## DIRECTIVE
Which lines of the entries below run from the one holding "perizinan pt perorangan" to the one holding "Finalizar Compra", inclusive? Set down exactly those lines and no others.

## TASK INPUT
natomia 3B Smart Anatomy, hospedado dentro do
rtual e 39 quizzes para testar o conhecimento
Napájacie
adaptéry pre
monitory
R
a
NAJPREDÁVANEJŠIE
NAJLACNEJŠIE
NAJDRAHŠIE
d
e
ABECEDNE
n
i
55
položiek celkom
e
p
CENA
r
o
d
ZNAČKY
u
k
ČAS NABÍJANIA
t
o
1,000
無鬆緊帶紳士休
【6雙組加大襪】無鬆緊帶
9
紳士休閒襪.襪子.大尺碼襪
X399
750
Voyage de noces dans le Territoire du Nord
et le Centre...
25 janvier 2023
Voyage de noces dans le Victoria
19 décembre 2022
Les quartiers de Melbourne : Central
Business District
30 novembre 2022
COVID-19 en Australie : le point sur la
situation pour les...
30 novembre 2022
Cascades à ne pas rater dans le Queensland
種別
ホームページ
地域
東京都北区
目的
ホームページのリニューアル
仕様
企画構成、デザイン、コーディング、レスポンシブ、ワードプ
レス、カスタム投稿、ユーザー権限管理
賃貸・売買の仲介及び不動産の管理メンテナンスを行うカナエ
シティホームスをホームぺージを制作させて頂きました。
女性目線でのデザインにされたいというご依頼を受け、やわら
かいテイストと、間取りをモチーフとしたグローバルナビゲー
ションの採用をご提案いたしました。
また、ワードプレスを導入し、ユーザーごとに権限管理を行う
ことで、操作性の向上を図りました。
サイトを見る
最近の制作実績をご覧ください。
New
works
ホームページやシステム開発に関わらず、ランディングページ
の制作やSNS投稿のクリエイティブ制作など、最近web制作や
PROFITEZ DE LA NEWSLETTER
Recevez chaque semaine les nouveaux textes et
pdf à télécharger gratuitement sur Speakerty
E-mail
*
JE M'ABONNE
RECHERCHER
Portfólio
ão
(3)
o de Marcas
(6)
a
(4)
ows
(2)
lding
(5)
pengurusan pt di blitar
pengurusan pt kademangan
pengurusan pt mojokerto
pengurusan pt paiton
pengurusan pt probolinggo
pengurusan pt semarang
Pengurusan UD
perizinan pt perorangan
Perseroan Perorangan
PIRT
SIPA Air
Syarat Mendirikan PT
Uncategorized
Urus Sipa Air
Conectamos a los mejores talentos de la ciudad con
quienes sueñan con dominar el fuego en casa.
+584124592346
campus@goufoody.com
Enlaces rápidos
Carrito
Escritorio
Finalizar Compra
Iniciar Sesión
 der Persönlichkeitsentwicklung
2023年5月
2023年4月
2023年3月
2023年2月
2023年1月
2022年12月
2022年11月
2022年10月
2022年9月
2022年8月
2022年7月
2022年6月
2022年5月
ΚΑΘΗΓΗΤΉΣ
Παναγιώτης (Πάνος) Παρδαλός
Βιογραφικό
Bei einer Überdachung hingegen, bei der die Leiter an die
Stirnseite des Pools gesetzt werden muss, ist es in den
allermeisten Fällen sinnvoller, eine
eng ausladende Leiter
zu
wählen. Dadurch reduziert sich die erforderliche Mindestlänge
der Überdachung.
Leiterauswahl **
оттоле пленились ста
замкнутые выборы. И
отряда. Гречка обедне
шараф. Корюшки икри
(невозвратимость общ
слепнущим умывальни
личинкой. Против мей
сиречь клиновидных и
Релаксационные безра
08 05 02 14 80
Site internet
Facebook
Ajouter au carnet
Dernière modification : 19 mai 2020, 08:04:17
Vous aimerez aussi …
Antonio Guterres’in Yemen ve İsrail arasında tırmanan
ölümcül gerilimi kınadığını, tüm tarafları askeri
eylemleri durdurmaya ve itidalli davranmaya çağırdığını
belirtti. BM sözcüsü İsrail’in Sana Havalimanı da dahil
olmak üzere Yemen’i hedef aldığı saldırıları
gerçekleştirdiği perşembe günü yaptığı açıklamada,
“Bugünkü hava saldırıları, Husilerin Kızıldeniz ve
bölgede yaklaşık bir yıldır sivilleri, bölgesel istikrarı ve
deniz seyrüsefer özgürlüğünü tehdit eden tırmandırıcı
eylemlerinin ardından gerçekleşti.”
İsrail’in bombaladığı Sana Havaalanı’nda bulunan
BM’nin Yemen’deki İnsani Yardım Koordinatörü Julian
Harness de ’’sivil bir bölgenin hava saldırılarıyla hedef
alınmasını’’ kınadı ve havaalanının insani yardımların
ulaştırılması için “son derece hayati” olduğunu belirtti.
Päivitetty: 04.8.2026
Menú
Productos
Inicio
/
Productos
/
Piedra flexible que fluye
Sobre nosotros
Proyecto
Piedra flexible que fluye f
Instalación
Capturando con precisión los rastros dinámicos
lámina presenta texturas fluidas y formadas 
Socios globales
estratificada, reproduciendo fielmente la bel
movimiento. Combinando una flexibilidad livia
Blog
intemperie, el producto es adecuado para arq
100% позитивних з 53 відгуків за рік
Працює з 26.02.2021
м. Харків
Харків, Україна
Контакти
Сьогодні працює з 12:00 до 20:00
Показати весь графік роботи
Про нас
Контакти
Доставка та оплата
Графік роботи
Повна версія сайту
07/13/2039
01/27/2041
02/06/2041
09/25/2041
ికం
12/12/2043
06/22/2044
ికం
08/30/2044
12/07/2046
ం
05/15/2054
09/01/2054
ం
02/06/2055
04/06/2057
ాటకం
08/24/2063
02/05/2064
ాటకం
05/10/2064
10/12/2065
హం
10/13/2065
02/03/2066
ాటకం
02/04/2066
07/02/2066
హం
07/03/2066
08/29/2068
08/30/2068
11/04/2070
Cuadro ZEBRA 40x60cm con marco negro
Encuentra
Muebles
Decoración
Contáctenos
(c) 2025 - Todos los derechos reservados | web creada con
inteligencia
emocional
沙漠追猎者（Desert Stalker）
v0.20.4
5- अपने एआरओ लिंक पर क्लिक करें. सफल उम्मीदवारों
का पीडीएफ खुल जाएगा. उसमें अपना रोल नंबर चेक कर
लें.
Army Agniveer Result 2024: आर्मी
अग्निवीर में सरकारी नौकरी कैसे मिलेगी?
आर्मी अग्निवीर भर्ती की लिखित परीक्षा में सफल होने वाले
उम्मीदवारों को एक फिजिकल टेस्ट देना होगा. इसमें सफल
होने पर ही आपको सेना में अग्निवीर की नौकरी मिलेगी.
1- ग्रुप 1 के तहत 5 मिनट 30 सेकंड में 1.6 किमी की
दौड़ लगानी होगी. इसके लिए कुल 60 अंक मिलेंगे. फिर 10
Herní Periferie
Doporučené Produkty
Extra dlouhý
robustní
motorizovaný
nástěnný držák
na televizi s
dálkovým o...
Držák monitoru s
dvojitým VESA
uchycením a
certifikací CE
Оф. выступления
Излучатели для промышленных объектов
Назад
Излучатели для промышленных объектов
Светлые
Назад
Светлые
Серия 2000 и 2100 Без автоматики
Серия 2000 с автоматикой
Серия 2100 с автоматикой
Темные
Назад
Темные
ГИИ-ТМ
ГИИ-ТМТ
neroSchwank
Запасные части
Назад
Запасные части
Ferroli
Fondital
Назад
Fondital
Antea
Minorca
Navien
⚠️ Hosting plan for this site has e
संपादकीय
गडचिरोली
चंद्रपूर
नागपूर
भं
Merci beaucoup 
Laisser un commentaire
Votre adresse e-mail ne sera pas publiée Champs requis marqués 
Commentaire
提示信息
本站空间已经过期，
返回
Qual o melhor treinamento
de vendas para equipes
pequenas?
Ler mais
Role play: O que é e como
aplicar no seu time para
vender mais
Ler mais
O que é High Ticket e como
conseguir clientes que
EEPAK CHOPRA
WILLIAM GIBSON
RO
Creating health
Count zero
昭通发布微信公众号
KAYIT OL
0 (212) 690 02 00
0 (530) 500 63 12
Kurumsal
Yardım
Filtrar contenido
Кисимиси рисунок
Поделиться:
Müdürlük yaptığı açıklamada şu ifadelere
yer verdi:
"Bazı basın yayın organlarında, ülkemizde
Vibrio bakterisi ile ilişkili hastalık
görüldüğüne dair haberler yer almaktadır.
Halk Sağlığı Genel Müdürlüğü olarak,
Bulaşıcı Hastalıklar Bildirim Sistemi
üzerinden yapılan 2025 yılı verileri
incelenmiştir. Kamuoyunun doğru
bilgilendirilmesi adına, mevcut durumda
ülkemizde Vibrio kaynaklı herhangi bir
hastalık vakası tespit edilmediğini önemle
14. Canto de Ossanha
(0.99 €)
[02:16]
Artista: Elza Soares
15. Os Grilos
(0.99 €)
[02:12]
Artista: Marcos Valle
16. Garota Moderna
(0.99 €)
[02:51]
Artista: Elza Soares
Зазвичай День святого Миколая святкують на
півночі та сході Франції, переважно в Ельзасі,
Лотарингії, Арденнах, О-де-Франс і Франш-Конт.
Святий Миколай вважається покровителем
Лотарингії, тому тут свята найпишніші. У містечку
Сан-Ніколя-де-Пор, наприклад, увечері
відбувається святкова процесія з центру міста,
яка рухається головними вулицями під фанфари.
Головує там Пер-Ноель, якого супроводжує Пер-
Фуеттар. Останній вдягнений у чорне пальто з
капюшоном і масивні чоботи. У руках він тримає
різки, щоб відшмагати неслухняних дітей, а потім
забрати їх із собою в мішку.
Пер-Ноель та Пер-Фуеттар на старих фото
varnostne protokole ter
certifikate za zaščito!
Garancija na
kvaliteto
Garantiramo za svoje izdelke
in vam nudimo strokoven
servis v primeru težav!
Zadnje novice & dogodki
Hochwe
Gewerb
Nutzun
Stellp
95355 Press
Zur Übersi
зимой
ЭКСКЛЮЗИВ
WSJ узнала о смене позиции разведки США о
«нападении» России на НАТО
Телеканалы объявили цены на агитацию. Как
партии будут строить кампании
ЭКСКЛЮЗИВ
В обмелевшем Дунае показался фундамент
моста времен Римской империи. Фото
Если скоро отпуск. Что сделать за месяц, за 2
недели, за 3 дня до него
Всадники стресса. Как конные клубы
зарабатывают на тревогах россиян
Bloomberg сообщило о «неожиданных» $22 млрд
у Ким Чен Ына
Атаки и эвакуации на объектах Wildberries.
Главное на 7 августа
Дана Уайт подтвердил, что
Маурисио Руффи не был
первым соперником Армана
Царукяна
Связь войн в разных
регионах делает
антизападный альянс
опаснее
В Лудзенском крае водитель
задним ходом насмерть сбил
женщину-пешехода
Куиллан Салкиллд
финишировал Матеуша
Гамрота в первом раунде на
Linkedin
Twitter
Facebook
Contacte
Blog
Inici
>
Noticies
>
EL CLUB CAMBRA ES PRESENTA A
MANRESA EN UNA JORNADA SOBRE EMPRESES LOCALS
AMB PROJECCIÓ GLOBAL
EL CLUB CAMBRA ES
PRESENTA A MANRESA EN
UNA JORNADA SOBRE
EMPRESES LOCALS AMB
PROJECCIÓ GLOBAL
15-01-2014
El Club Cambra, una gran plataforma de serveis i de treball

## EXERCISE OUTPUT
perizinan pt perorangan
Perseroan Perorangan
PIRT
SIPA Air
Syarat Mendirikan PT
Uncategorized
Urus Sipa Air
Conectamos a los mejores talentos de la ciudad con
quienes sueñan con dominar el fuego en casa.
+584124592346
campus@goufoody.com
Enlaces rápidos
Carrito
Escritorio
Finalizar Compra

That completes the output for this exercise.